I do not have any “real” trouble testing Polymer elements in JavaScript, just expressing the tests succinctly. The need to wait an event loop for Polymer to render changes leads to awkward beforeEach() blocks like:
    describe('it can localize to French', function(){
      beforeEach(function(done) {
        el.locale = 'fr';
        setTimeout(done, 0); // One event loop for element to update
      });

      it('(fr)', function(){
        expect(el.shadowRoot.textContent).toContain('Bonjour');
      });
    });
Hopefully Dart's async support will make this a little cleaner.

The pubspec.yaml configuration file depends on unconstrained versions of Polymer and scheduled_test:
name: i18n
dependencies:
  polymer: any
dev_dependencies:
  scheduled_test: any
transformers:
- polymer:
    entry_points: web/index.html
The scheduled_test library is a slight variation on unittest (both are from the Dart core team), but with better asynchronous support.

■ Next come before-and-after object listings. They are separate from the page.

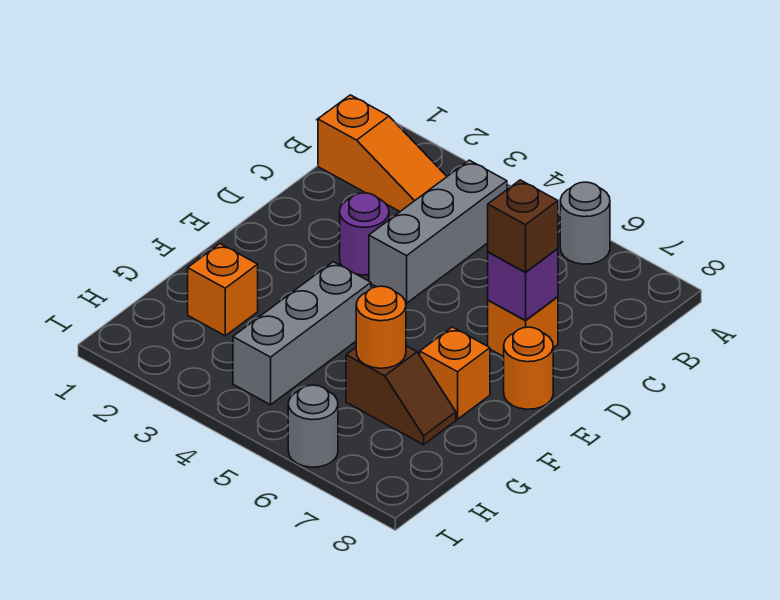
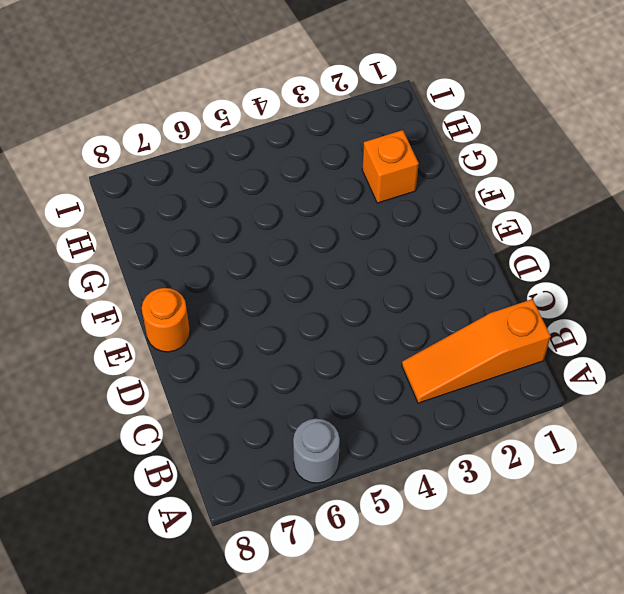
none -> grey brick B4:D4 level 1
none -> purple round brick D3 level 1
none -> orange brick D7 level 1

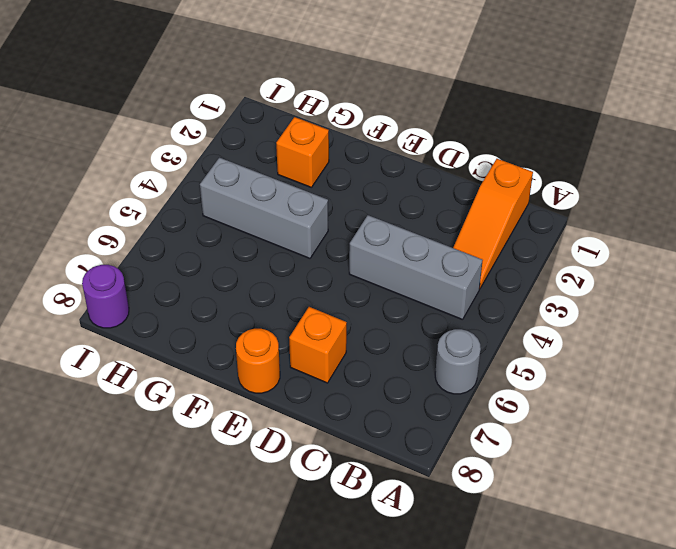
purple round brick I8 level 1 -> purple round brick D3 level 1
none -> orange brick F7 level 1
none -> brown slope G6:G7 level 1 top 6
none -> grey round brick I6 level 1

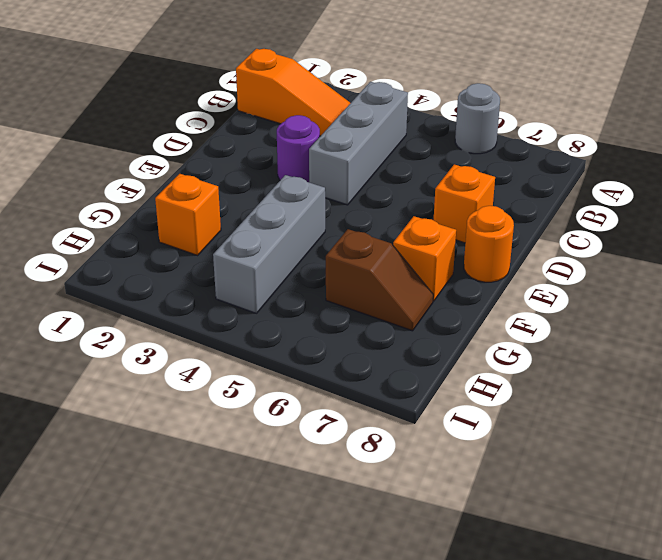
none -> grey round brick I6 level 1
none -> purple brick D7 level 2
none -> orange round brick G6 level 2

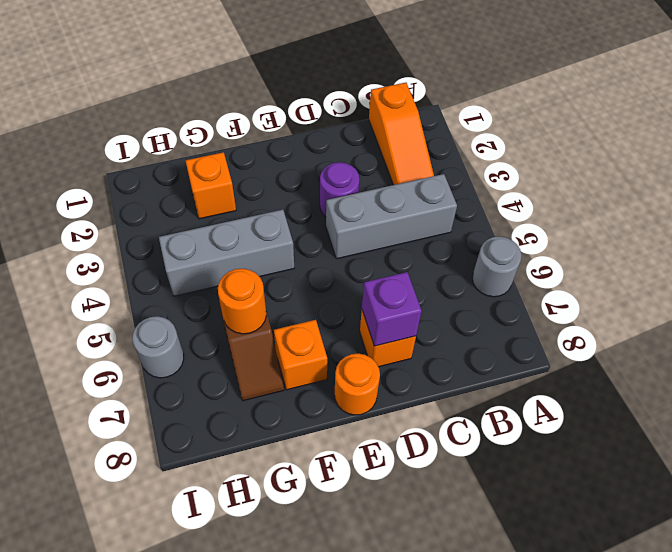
none -> brown brick D7 level 3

A test of the element is fairly straigh-forward. With scheduled_tests, I need to wrap everything that would otherwise happen asynchronously in a schedule(). In this case, I schedule Polymer being ready, the <hello-you> element being ready, and then the test itself:
main() {
  initPolymer();

  PolymerElement _el;
  setUp((){
    schedule(()=> Polymer.onReady);

    schedule((){
      _el = createElement('<hello-you></hello-you>');
      document.body.append(_el);

      var _completer = new Completer();
      _el.async((_)=> _completer.complete());
      return _completer.future;
    });

    currentSchedule.onComplete.schedule(() => _el.remove());
  });

  group("<hello-you/> (i18n)", (){
    test('defaults to English', (){
      schedule((){
        expect(_el.shadowRoot.text, contains('Hello'));
      });
    });
  });
  // ...
}
That passes, and has the definite advantage of being cleaner than the JavaScript equivalent (which required those unsightly beforeEach() blocks). But, this only passes when I run this in the browser from pub serve, which starts a test build on http://localhost:8081.

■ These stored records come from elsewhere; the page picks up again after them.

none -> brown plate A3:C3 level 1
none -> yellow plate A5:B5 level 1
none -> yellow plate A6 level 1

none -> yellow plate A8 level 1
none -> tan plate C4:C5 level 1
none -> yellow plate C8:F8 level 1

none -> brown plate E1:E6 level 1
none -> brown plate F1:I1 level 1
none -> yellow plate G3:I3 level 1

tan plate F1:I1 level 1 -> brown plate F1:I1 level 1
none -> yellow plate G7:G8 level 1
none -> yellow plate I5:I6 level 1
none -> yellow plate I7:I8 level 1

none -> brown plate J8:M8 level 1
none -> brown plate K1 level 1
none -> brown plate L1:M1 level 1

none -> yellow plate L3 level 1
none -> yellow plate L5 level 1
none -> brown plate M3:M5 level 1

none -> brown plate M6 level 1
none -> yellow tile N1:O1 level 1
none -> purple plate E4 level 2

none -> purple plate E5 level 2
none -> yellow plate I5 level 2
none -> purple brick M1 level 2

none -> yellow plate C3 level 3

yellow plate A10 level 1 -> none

The problem is that my i18n solution loads its localizations from separate JSON files via Ajax (actually core-ajax Polymer elememts). Loading files via Ajax will not work with a normal content_shell command-line run:
$ content_shell --dump-render-tree --allow-file-access-from-files test/index.html
#READY
CONSOLE MESSAGE: unittest-suite-wait-for-done
CONSOLE MESSAGE: FAIL: <hello-you/> (i18n) defaults to English
  Caught The schedule had 3 errors:
  ScheduleError: "Instance of '_XMLHttpRequestProgressEvent'"
  Stack chain:
  | dart:html  _handleMutation
...
It looks like I am going to have to start pub server, then run content_shell tests against it instead of local files:
$ content_shell --dump-render-tree http://localhost:8081/
#READY
CONSOLE MESSAGE: unittest-suite-wait-for-done
CONSOLE MESSAGE: PASS: <hello-you/> (i18n) defaults to English
CONSOLE MESSAGE: 
CONSOLE MESSAGE: All 1 tests passed.
CONSOLE MESSAGE: unittest-suite-success
CONSOLE WARNING: line 213: PASS
Which is not ideal, but it will work. Dart Pub, which is the package manager for Dart, includes a web server that is primarily useful for smoke testing applications and elements. It normally spins up a web server on localhost:8080. But, if pub notices a test subdirectory, it will spin up a secondary server on localhost:8081:
$ pub serve
...
Loading polymer transformers... (1.1s)
Serving i18n web  on http://localhost:8080
Serving i18n test on http://localhost:8081
Since Dart pub is already installed as part of Dart, I do not need to worry about extra dependencies on my test server. I just spin up pub serve and run my tests as usual. In fact, this is a nice answer to the one of the benefits of a test runner in JavaScript-land.